BEGIN Excerpted text

Specimens (and coupons) will be subjected to 3 exposure regimes, each including humidity control. In regime 1, salt solution will be sprayed onto the deck-steel joints (representing salt spray thrown up by lorry tyres from the road below a FRP deck bridge in winter), and salt solution will be applied to the surfacing. In the chamber, a winter low temperature will be applied concurrently with fatigue. In regime 2, water will be sprayed onto the bonded deck-steel joints (representing water spray from tyres on a rained-on road below a FRP deck bridge), and unsalted water applied to the surfacing. In the chamber, adverse temperatures re rain sitting on bridge decks will accompany fatigue. Regime 3 entails fatigue & high temperature (& of course humidity control). These regimes mimic very cold wet spells (R1), rainy spells with adverse temperatures (R2) & hot spells (R3). The number of fatigue cycles (totalling up to 10 million) to be applied for each regime will be based on approximate lorry numbers for these spells on representative bridges, supplied by the Highways Agency. Fatigue will entail cyclic concentrated patch loading (to simulate tyre loading) onto the surfacing.
Strain, moisture and temperature data will be intermittently recorded from the specimens during tests. The patch loads will generate prying in the deck-steel joints in addition to the other joint stresses associated with the local response of the deck to these loads. At intervals, the specimens will be transferred from the chambers to nearby test rigs for static load application to permit assessment - using the instrumentation data - of any changes to the mechanical characteristics of the joints.

END Excerpted text
BEGIN Entries provided

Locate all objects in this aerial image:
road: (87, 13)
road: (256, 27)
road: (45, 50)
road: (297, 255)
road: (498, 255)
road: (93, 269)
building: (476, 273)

END Entries provided

▸ What this task involves
Resume the text on fatigue testing of FRP bridge deck joints, picking up right after its final sentence. The rows have nothing to do with what follows.

▸ Result of this task
The parallel FE studies will seek to predict joint behaviour which compares well with the test outputs, but by placing minimal computational demands in so doing. Hence features such as limits on refining of the mesh without compromising predictive capability will be of interest.
The specimens will be either formed to the best ability of the lab environment, or will contain deliberate defects at one of the three joint types. Between the specimens without deliberate defects, the fatigue and environmental actions will be introduced individually, then together, to enable build up of understanding of the response of the joints to these actions.
Conference and journal papers will be written during the visit on the observations on degradation mechanisms, the impact of degradation on joint structural integrity, and the ability of FEA to predict the changes in joint behaviour. The emerging ideas will also inform a proposal for European funding - to be written during the visit, with leadership from the PI - to build, instrument and monitor a bridge at a heavily trafficked location of severe environmental exposure. This will in part entail travelling to countries in Europe to get plans for the proposal off the ground with potential partners.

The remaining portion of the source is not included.